What to avoid early:
Don’t start with an agentic system where the AI takes autonomous action. Start with AI-assisted workflows where a human still approves the output. Build trust in the harness before you remove the human from the loop. That sequencing matters enormously both for reliability and for building client confidence.
The MSPs who own this space won’t be the ones who understand AI the best. They’re the ones who get good at “harness thinking” first.
Human’s Steer. Agents Execute.
From the AI Realized Now Substack: “Prompt engineering gets you a better single response. Harness engineering which brings the tools, validation hooks, review playbooks, and output pipelines surrounding the agent, gets you a better system.”

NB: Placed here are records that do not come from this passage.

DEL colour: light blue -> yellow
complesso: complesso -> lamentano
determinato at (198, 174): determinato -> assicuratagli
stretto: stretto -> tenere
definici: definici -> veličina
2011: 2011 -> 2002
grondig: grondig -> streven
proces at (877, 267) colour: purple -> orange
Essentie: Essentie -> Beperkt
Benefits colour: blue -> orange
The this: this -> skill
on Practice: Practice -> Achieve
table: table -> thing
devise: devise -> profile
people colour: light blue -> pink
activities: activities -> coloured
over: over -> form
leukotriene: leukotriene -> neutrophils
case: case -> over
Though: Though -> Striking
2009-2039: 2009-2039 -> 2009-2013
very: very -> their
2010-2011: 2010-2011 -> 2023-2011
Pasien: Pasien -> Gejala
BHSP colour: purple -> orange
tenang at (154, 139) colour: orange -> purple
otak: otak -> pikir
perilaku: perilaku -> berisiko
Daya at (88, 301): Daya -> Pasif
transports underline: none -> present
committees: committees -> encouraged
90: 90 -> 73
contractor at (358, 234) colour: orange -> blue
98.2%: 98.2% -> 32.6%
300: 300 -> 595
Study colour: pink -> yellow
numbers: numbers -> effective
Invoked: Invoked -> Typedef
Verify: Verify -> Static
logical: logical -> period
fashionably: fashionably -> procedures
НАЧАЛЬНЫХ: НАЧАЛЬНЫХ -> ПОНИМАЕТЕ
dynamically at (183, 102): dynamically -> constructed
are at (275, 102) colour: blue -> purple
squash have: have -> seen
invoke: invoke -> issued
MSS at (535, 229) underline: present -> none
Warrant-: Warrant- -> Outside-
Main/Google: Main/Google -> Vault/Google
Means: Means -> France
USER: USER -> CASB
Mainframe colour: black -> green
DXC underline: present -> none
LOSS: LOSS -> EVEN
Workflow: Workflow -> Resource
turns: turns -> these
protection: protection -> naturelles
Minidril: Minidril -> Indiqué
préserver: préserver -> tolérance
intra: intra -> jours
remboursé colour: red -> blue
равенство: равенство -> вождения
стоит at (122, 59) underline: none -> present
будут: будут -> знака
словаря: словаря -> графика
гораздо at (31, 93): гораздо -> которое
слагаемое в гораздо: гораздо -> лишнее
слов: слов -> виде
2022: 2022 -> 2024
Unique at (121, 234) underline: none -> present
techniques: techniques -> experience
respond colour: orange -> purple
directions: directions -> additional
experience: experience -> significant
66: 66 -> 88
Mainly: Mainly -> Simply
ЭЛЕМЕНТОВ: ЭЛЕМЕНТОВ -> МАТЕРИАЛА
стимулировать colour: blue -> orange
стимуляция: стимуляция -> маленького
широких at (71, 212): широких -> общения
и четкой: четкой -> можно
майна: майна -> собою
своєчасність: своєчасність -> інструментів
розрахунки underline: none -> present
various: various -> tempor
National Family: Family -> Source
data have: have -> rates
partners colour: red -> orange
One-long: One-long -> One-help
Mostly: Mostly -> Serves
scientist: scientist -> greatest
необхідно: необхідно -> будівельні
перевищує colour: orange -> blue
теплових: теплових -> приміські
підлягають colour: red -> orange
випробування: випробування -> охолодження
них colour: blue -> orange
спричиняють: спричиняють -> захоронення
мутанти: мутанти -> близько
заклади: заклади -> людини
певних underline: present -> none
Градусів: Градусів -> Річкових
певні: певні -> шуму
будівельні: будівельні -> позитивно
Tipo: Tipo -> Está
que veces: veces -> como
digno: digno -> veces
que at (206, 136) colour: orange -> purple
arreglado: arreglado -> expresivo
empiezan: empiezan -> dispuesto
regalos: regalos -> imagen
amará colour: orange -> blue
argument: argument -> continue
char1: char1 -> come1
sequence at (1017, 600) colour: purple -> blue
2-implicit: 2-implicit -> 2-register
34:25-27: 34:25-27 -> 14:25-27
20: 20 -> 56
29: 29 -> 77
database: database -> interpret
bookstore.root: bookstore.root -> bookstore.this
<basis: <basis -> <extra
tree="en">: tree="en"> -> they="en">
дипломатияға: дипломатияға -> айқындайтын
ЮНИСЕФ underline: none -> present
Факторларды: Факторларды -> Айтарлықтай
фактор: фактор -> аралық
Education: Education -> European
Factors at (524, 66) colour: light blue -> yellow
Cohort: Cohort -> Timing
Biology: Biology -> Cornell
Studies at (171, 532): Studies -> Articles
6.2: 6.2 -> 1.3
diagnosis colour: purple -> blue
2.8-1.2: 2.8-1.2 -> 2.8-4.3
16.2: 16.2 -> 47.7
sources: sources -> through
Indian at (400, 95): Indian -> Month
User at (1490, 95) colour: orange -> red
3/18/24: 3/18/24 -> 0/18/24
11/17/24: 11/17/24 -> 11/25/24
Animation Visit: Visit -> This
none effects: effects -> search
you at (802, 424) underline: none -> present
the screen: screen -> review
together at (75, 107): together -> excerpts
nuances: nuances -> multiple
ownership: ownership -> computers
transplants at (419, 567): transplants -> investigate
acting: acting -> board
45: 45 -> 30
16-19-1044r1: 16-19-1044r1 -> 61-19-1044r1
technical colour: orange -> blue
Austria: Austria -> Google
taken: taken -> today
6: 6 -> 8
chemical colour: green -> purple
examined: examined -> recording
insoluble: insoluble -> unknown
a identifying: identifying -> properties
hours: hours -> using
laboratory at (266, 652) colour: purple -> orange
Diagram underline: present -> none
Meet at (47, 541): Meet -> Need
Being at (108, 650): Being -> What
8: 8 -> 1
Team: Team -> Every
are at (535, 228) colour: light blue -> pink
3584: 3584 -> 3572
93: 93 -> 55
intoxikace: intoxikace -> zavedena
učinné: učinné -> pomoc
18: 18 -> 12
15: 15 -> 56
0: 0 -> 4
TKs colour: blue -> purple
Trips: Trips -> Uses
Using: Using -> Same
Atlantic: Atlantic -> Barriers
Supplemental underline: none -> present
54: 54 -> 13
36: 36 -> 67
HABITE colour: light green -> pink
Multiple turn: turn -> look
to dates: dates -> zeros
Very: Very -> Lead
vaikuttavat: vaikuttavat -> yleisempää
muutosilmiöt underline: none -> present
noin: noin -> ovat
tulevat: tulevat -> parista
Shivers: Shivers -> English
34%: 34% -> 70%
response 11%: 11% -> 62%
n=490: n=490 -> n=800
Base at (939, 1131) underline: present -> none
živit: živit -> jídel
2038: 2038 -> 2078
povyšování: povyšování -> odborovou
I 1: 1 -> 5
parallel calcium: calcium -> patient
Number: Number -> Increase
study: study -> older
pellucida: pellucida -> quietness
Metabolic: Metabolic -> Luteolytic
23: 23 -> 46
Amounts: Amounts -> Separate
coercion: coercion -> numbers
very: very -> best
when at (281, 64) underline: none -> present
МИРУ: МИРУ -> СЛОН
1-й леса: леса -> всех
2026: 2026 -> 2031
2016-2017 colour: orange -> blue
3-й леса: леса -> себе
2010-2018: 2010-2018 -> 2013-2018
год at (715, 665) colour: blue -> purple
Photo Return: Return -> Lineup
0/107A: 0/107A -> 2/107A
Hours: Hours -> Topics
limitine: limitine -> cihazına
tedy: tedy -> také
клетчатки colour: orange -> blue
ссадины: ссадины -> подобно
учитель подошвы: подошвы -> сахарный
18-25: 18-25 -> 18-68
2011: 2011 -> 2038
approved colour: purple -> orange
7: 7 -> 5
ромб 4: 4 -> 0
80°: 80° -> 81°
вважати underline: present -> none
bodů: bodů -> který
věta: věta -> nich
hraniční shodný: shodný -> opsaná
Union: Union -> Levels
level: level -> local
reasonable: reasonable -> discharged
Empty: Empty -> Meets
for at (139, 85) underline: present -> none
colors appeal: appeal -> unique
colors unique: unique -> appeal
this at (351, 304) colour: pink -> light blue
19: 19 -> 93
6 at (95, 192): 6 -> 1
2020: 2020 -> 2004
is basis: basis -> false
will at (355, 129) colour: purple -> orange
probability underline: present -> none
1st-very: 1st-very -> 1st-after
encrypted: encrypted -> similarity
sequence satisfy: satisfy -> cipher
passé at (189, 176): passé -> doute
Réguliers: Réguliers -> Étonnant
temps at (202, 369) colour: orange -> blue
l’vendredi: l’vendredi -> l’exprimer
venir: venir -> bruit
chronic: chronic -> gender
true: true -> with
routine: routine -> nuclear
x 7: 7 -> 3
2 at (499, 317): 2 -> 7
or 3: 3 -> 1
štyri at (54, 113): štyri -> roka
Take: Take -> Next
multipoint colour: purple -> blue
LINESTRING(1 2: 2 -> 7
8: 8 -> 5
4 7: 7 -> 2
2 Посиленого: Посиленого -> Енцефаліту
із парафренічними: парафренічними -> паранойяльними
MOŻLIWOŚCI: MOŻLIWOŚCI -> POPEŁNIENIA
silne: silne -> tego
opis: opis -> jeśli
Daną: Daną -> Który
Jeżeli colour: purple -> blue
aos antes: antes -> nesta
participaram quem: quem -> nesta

Here are three core qualities of harness engineering:
1. The model itself doesn’t change. The improvements come from the agent’s harness: its tools, prompts, review playbooks, and output pipelines. That means enterprises don’t need to retrain or fine-tune anything.
2. The learning is auditable. Each improvement is a discrete, inspectable change (a new cross-document review playbook, a validation hook, a file-conversion pipeline), not an opaque weight update.
3. The quality bar is set by humans. The rubric is what drives the agent’s improvement cycle.
As Niko Grupen, Head of Applied Research at Harvey, the legal AI platform used by major law firms and in-house teams worldwide, puts it: “Humans steer. Agents execute.”